I found an article in the Houston Business Journal citing the research done by Proudfoot Consulting. The leading cause of unproductive time on a global basis is poor supervision: 31% of people say they have a lack of supervision in their workplace. The article does not state who the lack of supervision is directed at … the wayward employee or the person giving their opinion. And we need to realize that ‘lack of supervision’ is ambiguous …. what one person considers ‘lack of supervision’ another can consider enough supervision; what one considers enough supervision another may consider ‘micro managing’.
Poor communication ranks third, with 18.2%. I’m sure if you investigated this further, it would include positive feedback, giving clear and thorough direction, performance appraisals and coaching / mentoring.
Management appears to be looking in the wrong places on where to increase productivity. Sure, assessing processes and procedures is worthwhile. Sending memos out reinforcing company policies about working hours, lunch times and personal work on company time will irritate and be ignored by those that it was intended for. Those managers that choose the “group chewing out” because they are not strong enough to have a one-on-one with the true offenders should not be in management.
They may complain that meetings last longer than they should, yet how many managers and supervisors have been training in running effective meetings? How many have asked for training in running a more cohesive meeting? How many let attendees take control of the meeting and fulfill their own agenda?

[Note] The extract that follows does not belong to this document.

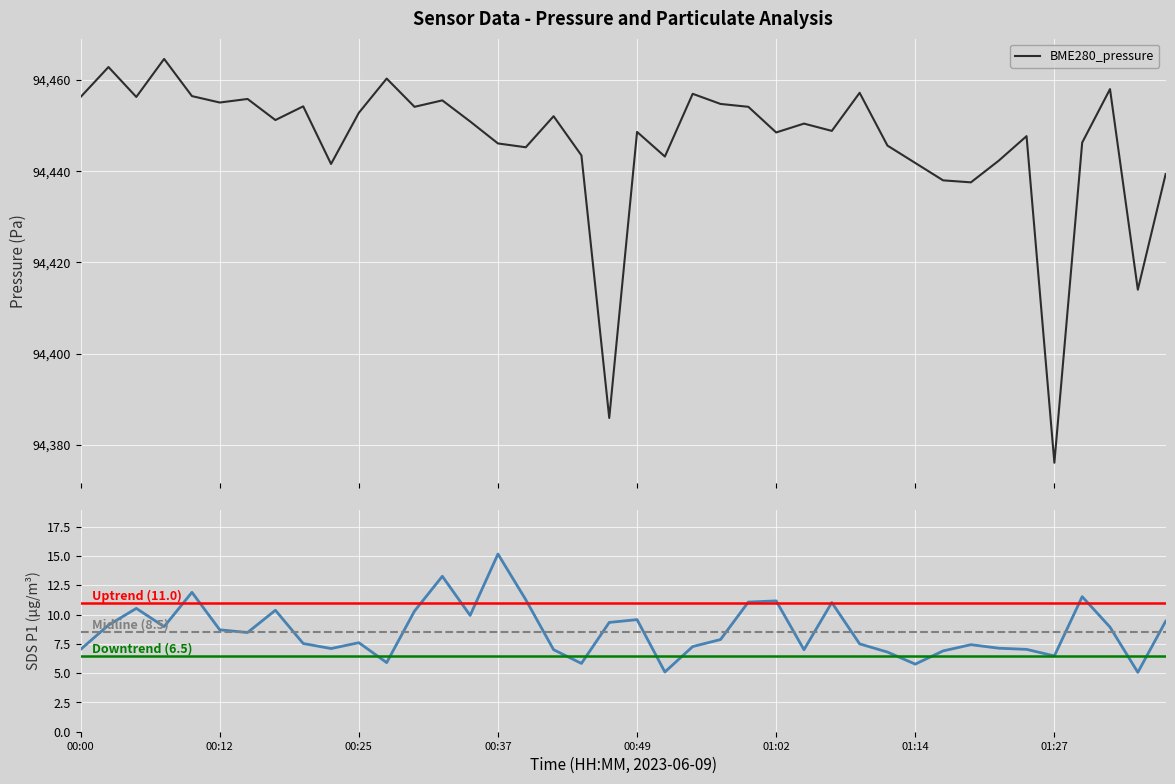

True or false: BME280_pressure and SDS_P1 intersect in this chart.

False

Managers and supervisors may opt to do the work themselves and not delegate, because taking the time to explain to someone the big picture and the tasks takes “too much time”. Yet in doing this, the manager is robbing three entities: the employee from improving and learning new skills, themselves from also learning new skills, and the company from increasing productivity and growing all their employees.
Having a conversation with staff on reaching their goals and assuming more responsibility takes “too much time”. Managers and supervisors are constantly up against critical deadlines, and that is looming over them like a storm cloud.
Leaders, on the other hand, understand the importance of delegating, mentoring, performance evaluations and clear communications. They realize that these tasks are not in addition to their job, these elements are critical pieces of their job.
Your staff take many lessons from you …
It’s not what you said, it’s what they think they heard!